Monday, January 09, 2006

Oxhead's Obsession or Discussing Titles

I have written previously--at my defunct LiveJournal account--of the trend in book publishing to title works using a possessive noun, as in Mozart's Women or Ahab's Wife. I have to admit, this has really started to bug me. Of course there is also the annoying trend of two- or three-word titles, a gerund followed by a proper noun. Chasing Vermeer, for example. This trend has actually been around awhile and just kind of slipped in under the radar, mostly in movies: "Educating Rita," "Eating Raoul," "Finding Forrester," "Saving Private Ryan."

A friend of mine notes the frequent use of single-word titles for Broadway musicals, followed by an exclamation point. A holdover from the days of "Oklahoma!" Not being a fan of Broadway, I have no other examples to cite.

Longer titles tell us so much more about what to expect. Take The Resurrection of the Body in Western Christianity, 200-1336, for example. Of course John Ashbery's Self-Portrait in a Convex Mirror gives little hint as to what's between the covers, but maybe that's normal for poetry. In any case, it seems publishers nowadays are loathe to use long titles without a colon in them somewhere.

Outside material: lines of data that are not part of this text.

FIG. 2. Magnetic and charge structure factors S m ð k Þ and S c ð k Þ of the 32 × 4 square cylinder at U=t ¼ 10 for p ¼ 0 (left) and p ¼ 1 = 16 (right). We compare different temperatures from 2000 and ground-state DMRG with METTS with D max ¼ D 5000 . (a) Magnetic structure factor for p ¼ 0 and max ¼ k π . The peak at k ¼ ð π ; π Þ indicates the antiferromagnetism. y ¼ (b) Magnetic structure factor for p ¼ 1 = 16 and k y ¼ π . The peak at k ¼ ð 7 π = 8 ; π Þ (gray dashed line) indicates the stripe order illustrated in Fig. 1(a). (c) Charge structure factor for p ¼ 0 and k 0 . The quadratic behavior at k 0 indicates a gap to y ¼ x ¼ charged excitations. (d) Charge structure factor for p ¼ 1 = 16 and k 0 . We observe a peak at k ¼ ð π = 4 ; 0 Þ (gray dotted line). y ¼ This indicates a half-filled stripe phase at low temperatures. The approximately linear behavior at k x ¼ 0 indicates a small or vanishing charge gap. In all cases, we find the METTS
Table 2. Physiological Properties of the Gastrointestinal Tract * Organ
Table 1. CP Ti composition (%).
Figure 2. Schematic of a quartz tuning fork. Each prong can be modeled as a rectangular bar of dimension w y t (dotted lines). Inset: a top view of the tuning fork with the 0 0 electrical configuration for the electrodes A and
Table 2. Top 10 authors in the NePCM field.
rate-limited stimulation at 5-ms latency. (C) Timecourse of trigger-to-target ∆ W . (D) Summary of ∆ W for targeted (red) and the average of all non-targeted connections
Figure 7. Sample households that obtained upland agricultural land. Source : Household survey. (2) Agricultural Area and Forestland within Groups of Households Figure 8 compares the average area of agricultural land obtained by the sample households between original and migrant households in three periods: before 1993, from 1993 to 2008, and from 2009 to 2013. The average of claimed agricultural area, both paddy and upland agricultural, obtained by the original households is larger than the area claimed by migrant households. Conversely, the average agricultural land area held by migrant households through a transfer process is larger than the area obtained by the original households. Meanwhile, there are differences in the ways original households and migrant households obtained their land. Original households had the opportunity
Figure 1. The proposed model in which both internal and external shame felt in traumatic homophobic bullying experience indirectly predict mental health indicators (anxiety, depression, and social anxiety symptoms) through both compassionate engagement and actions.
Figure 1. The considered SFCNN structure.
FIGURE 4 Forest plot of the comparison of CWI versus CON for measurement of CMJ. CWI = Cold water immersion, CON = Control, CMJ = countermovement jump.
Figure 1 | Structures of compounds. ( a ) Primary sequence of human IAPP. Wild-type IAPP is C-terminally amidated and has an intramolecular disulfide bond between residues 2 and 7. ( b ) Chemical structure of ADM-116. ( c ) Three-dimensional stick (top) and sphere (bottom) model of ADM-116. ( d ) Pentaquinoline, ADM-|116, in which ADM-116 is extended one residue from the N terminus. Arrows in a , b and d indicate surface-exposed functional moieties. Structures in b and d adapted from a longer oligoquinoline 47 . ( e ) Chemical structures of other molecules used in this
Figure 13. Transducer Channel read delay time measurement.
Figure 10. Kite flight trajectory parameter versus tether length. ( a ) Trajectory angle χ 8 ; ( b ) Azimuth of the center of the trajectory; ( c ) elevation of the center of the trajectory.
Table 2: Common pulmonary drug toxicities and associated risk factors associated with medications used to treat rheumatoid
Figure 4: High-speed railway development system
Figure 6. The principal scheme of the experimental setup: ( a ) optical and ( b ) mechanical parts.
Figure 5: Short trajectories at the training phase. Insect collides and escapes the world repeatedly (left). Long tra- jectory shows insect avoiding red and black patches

As for my favorite titles, well, there are a whole host of candidates. Abbie Hoffman's Steal This Book is good. Robert Musil has an essay called "The German as Symptom" (which would have been a whole lot funnier if he himself weren't German). And let's not forget titles that started out serious, but got funny over the years, or just in translation, like The Golden Ass, The Fairey Queen and Moby Dick.